> **Page extract**:
---------------

Without such interfering causes its own strength would have enabled it
thoroughly to get rid of these fantastic illusions. Those who hold that
the onslaught of the strangers and the Catholic reactions were
necessities for which the Italian people was itself solely responsible,
will look on the spiritual bankruptcy which they produced as a just
retribution. But it is a pity that the rest of Europe had indirectly to
pay so large a part of the penalty.
The belief in omens seems a much more innocent matter than astrology.
The Middle Ages had everywhere inherited them in abundance from the
various pagan religions; and Italy did not differ in this respect from
other countries. What is characteristic of Italy is the support lent by
humanism to the popular superstition. The pagan inheritance was here
backed up by a pagan literary development.
The popular superstition of the Italians rested largely on premonitions
and inferences drawn from ominous occurrences. with which a good deal
of magic, mostly of an innocent sort, was connected. There was,
however. no lack of learned humanists who boldly ridiculed these
delusions, and to whose attacks we partly owe the knowledge of them.

---------------

> **Problem statement**: Transcribe the passage on Italian superstition, starting with "The Middle Ages" and going on through "knowledge of them.".

---------------

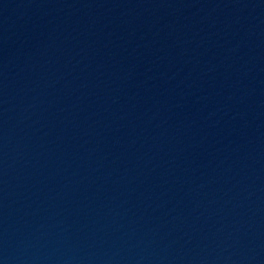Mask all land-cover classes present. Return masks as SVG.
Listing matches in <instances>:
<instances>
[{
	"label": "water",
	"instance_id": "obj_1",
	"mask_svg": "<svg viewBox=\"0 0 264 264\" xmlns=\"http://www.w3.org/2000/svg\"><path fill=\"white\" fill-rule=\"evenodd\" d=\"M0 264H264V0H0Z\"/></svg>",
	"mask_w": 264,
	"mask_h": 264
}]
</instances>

---------------

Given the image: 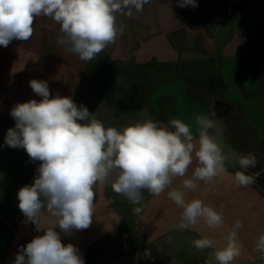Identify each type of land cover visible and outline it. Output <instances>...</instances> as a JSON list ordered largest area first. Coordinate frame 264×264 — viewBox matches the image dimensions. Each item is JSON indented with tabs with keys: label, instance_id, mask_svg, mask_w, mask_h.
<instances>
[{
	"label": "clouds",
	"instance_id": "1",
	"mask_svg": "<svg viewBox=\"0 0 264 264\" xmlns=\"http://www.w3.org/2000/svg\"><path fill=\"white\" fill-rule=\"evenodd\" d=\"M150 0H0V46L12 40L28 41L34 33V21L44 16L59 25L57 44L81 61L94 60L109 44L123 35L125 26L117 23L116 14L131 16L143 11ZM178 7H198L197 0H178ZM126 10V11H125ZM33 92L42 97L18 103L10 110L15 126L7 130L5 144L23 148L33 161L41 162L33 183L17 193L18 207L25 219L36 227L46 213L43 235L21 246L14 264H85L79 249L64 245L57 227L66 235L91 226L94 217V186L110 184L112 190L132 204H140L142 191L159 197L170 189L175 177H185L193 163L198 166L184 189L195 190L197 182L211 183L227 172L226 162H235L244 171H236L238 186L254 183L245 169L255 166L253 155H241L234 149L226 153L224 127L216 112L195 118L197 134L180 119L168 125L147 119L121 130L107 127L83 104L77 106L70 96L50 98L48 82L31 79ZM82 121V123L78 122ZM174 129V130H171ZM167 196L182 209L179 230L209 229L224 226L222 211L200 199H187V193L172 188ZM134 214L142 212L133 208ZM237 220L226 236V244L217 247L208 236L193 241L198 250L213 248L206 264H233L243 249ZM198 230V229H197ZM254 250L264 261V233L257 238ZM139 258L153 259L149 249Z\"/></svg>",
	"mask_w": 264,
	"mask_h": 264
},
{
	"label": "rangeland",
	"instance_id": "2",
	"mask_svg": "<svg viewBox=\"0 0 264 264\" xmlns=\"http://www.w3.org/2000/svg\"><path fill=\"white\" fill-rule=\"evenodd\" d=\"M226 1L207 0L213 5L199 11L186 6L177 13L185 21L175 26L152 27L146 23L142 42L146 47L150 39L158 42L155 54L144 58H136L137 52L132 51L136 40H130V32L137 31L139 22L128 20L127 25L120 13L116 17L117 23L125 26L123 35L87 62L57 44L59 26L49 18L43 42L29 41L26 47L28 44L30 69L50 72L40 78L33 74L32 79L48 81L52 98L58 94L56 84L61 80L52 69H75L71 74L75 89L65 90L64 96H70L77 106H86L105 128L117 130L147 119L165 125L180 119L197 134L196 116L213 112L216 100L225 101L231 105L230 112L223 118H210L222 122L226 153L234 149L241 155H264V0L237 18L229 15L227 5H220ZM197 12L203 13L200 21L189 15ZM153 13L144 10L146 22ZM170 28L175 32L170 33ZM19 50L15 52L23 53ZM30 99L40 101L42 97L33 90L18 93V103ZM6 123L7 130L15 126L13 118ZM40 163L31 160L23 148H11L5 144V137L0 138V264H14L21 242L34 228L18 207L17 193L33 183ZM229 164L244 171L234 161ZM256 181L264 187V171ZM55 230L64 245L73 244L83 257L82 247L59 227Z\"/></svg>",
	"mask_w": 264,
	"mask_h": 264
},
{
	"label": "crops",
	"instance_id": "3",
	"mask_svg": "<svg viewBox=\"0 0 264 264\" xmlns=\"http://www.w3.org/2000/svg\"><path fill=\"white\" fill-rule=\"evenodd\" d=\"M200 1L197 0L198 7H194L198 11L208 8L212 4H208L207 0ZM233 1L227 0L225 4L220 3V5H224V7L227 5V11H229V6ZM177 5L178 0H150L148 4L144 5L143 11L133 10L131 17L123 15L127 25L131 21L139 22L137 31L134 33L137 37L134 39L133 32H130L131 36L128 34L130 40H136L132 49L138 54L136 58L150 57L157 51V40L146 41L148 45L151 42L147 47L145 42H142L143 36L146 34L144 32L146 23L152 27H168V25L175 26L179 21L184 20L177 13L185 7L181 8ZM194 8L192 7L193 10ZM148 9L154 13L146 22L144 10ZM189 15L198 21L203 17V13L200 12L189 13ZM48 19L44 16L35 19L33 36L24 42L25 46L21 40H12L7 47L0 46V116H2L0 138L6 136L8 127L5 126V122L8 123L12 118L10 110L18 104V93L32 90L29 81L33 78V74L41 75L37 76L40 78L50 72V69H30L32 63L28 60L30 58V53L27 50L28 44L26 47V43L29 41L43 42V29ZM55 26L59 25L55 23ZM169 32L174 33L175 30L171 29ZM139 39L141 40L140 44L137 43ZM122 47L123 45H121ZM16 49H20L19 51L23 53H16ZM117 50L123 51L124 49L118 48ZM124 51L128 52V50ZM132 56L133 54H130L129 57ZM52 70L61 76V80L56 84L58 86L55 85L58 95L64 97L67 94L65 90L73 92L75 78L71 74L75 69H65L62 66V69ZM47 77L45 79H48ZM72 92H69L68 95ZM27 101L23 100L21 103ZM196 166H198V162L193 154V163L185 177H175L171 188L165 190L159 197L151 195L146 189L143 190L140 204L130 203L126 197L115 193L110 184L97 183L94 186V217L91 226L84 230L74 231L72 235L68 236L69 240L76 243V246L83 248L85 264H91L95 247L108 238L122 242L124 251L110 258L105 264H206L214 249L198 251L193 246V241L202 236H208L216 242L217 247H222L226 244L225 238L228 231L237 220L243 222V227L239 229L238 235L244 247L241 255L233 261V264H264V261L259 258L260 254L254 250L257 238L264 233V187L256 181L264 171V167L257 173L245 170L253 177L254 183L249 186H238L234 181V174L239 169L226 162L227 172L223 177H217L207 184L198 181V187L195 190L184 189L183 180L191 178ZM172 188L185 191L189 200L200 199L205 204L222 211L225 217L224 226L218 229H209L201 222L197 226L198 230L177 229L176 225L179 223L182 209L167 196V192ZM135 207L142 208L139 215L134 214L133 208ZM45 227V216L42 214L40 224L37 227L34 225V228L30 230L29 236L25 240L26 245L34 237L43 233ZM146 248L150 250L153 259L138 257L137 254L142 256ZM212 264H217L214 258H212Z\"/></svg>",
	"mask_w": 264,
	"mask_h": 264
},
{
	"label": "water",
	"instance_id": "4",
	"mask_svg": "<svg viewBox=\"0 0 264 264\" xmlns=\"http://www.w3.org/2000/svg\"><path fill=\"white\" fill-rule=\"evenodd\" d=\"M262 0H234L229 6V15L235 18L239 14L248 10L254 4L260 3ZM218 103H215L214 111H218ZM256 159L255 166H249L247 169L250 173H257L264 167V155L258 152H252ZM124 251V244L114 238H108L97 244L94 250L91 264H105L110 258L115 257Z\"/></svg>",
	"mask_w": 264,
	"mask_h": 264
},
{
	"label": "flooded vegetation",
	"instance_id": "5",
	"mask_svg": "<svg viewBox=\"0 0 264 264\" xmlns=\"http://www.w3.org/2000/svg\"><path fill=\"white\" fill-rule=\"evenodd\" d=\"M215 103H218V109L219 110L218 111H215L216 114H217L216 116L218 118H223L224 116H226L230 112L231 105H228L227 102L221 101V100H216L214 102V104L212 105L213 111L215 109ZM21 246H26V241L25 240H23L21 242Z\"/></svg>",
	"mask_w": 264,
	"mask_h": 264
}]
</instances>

---------------

> **Output for this exercise**:
The Middle Ages had everywhere inherited them in abundance from the
various pagan religions; and Italy did not differ in this respect from
other countries. What is characteristic of Italy is the support lent by
humanism to the popular superstition. The pagan inheritance was here
backed up by a pagan literary development.
The popular superstition of the Italians rested largely on premonitions
and inferences drawn from ominous occurrences. with which a good deal
of magic, mostly of an innocent sort, was connected. There was,
however. no lack of learned humanists who boldly ridiculed these
delusions, and to whose attacks we partly owe the knowledge of them.